If $\psi_n$ is asymptotically linear with IC $D$, then by the continuous mapping theorem and the definition of asymptotic linearity we have

\begin{align} \sqrt{n}(\phi(\psi_n) - \phi(\psi_0)) =& \phi_{\psi_0}' \frac{1}{\sqrt{n}}\sum_{i=1}^n D(O_i) + o_p(1)\\ =& \frac{1}{\sqrt{n}}\sum_{i=1}^n \phi_{\psi_0}'D(O_i) + o_p(1) \end{align}

This means that the IC of the transformed estimator $\phi(\psi_n)$ is $\phi_{\psi_0}'D$. Note that if $\phi_{\psi_0}'$ is $0$, this is not very interesting.

Automatic differentiation

Automatic differentiation is weird because if you don't know what it is, you probably think that you do. Automatic differentiation is not symbolic differentiation or numerical differentiation.
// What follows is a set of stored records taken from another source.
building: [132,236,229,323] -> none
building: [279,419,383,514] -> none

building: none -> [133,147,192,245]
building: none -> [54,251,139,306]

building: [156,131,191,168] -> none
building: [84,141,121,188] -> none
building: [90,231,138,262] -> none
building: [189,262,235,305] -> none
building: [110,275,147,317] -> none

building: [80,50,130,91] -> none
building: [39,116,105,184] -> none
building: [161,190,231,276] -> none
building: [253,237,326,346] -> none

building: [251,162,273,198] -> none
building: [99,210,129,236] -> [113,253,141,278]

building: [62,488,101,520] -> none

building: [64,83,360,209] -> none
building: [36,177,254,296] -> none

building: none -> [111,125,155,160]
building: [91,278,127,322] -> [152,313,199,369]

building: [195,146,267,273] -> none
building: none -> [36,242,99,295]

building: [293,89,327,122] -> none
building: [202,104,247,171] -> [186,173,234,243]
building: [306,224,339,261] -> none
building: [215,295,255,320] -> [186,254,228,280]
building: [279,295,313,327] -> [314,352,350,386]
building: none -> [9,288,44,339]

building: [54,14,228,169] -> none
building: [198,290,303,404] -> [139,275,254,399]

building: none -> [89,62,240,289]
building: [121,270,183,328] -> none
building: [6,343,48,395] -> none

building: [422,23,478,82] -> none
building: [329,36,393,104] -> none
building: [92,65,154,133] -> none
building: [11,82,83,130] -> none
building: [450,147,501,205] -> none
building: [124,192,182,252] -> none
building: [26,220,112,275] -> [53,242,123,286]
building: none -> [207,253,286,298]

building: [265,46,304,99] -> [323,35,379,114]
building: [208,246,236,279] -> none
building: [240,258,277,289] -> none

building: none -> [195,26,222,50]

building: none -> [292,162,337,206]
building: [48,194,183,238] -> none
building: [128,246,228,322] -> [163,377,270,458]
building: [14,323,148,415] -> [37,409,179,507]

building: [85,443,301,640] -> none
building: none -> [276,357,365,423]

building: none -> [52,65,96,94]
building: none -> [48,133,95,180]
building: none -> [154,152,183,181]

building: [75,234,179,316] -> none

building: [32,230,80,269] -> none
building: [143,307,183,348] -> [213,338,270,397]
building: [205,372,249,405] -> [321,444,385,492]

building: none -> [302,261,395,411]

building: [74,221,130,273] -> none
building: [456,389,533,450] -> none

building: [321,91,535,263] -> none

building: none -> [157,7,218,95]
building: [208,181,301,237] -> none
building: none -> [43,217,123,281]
Symbolic differentiation is when you take an expression, say sin(x), that you want to differentiate, and replace it with an expression for the derivative (cos(x)). This can be done by computers, and is what is going on if you ask WolframAlpha for the derivative sin(x) w.r.t. x. Symbolic diff is nice and exact but can explode in complexity, and you need an expression composed of parts that the system already knows how to differentiate, not an arbitrary subroutine.

Numerical differentiation is when you approximate the derivative of some function at a particular value by evaluating the function at some perturbed values of the input and use linear interpolation. For example, you could approximate sin'(x) at x=5 by computing (sin(5.0001)-sin(5))/0.0001. Numerical diff is easy to implement but is approximate and can be slow, particularly when you need to compute the gradient of a function of many inputs.

Automatic differentiation doesn't do either of these things. Basically, it takes some arbitrary subroutine you write as input, and produces a new subroutine that computes the derivative. The produced code computes the exact derivative, not an approximation. In many cases it's essentially the same code that you would write if you were to do it by hand. If the target function is not differentiable everywhere, you'll still get code that computes the derivative correctly where the function is differentiable. It can also be used on arbitrary algorithms, for example

function f(x::Vector{Float64})
    total = 0.0
    for y in x
        if y > 0.0
            total += foo(x)
        else
            total += bar(x)
        end
    end
    total
end

Symbolic differentiation wouldn't know what to do with the for loop and if statement. Autodiff doesn't have a problem with this.

Here is an interesting blog post about autotodiff and another here. This post describes one method called reverse-mode automatic differentiation. There are a handful of packages that implement different kinds of autodiff in Julia with information available at juliadiff.org. www.autodiff.org has a lot of useful information too.

A particularly easy to understand method for autodiff uses dual numbers. The DualNumbers.jl package implements dual numbers in Julia, and the ForwardDiff.jl uses that for autodiff.

Putting it all together

The estimation methods in TargetedLearning.jl returns objects that are subtypes of the Estimate type which contain estimated influence curve information. Using operator overloading to implement automatic differentiation in nearly the same way that DualNumbers.jl does, we can compute arbitrary an arbitrary transformation $\phi$ of Estimates and automatically calculate an estimate of the IC of the transformed Estimate without having to work it out by hand. The estimate of the IC of $\phi(\psi_n)$ is computed as $\phi'_{\psi_n} D_n$ where $D_n$ is the estimated IC of $\psi_n$.

For example suppose we have Estimate objects ey1 and ey0 which are estimates of $E(Y_1)$ and $E(Y_0)$ (mean counterfactual outcomes under treatments 1 and 0) respectively. If the outcome is binary, we might be interested in the log causal odds ratio. We can compute that as log((ey1/(1-ey1))/(ey0/(1-ey0))). This expression yields a new Estimate which includes an estimated influence curve for the log causal odds ratio.

It's important to remember that if $\phi_{\psi_0}'$ is $0$, this might not be so useful.